**Instructions to follow**
Report each line of the items below that contains the string "What". Treat uppercase and lowercase letters as different.

Records shown: Begin

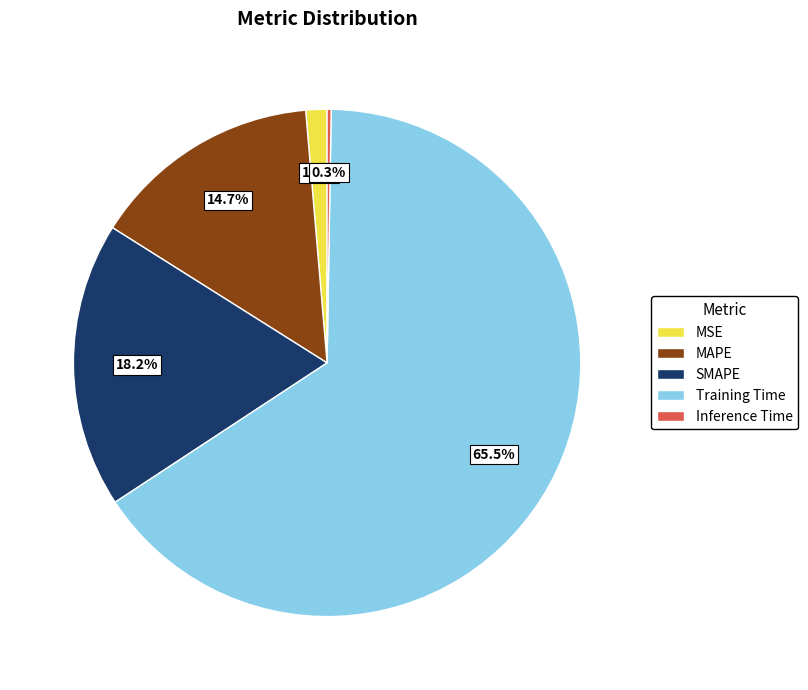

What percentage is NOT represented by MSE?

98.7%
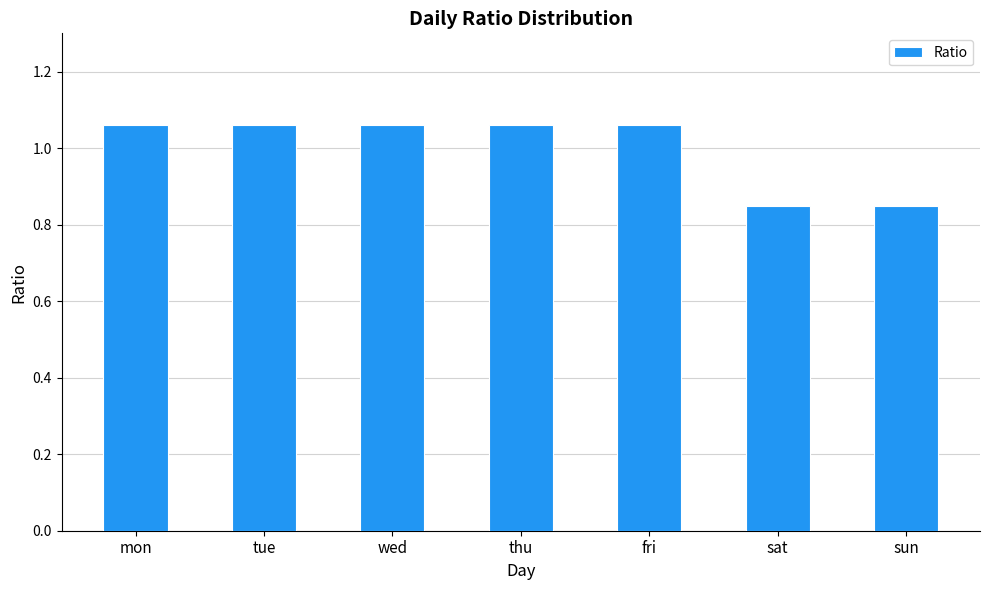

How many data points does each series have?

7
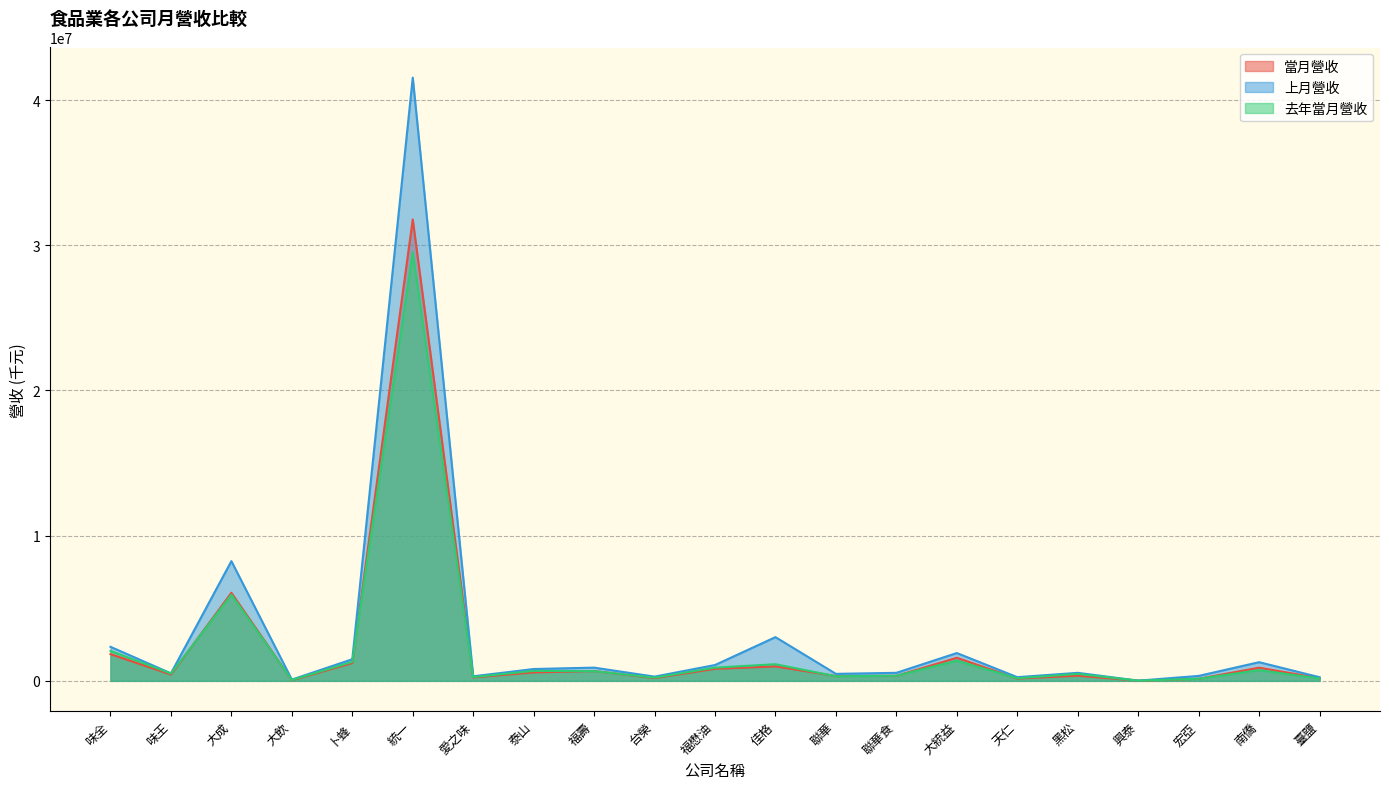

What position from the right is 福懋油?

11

Records shown: End

**Exercise answer**
What percentage is NOT represented by MSE?
What position from the right is 福懋油?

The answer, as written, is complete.